The toilets were of course all out in the open, offering no privacy whatsoever. When we tried the door on the fifth floor it was locked, so we proceeded to number six. We did find one room with big windows up there that had a bunch of stuff in it, but the door was locked. Near the window we saw something that looked like white, padded cloth, and had a bunch of straps on it. A straightjacket? We weren’t about to bust that door down, so we never found out. There was no poltergeist to help us bash it down either.


When we unexpectedly opened the door to the roof and saw where we were, we almost crapped ourselves, and slammed it shut again. Did we really wanna roof the joint…?


We all agreed to walk swiftly, hunched over almost in an army-style crawl to avoid being seen by the parking lot security guard down below. We opened the door again, and there was the "ELOISE" smokestack, staring right at us with those huge block-letters halfway up. We scrambled to the center of the graveled roof and ducked down with our backs against the wall of the copper-roofed service penthouse, where the elevator motors were.

There was quite a view from the top of this roof, and we could even see the Detroit skyline off in the distant brown rush-hour haze. The crumbling redbrick Eloise smokestack absolutely towered over us, and glowed warmly in the setting sun. We had never seen it up this close before.


We opened the door to the elevator mechanical room and went in. It was fairly noisy in there, and sweltering hot.

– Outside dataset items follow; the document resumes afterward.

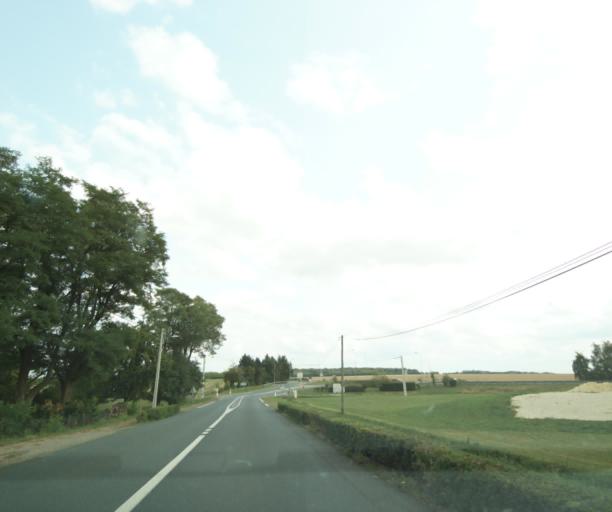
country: FR
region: Centre
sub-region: Departement de l'Indre
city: Buzancais
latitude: 46.8819
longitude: 1.4498
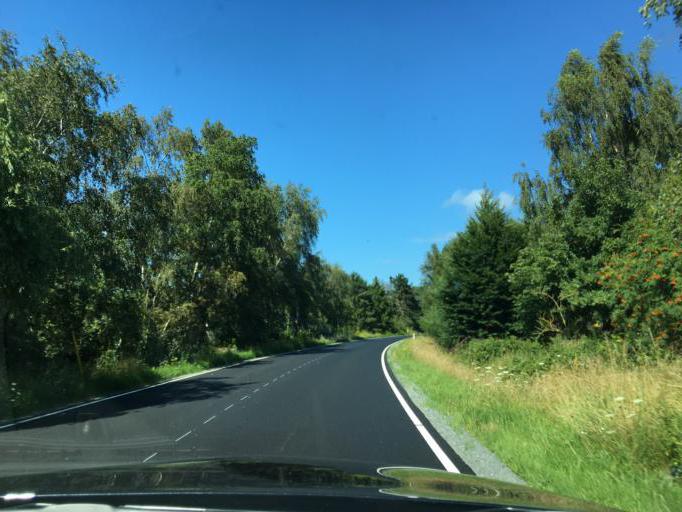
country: DK
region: Capital Region
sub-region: Gribskov Kommune
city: Helsinge
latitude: 56.0889
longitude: 12.1721
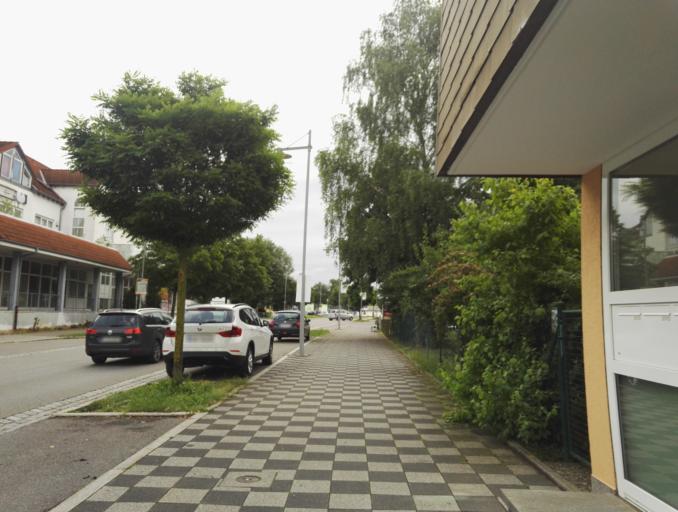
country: DE
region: Baden-Wuerttemberg
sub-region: Freiburg Region
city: Blumberg
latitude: 47.8396
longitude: 8.5370
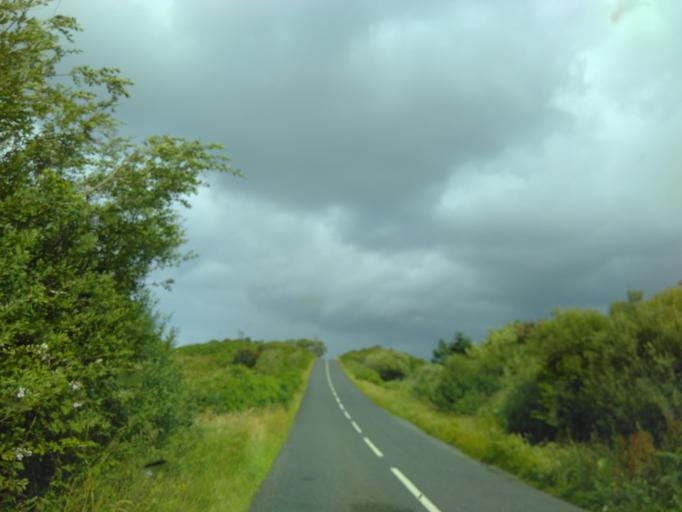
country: IE
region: Ulster
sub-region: County Donegal
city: Buncrana
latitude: 55.1751
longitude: -7.5795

At the front of it was a large arched window facing Michigan Avenue. At this point we realized that we had been gone a good 20 minutes, and decided it was time to reappear downstairs. Tiptoeing gingerly down the marble steps again, we brushed off any traces of dust from each others' clothes that might give us away. When we nonchalantly waltzed out the stairwell and into the main hall again we noticed the guard was still gone, and the desk still unattended. We fled the scene in a hot minute.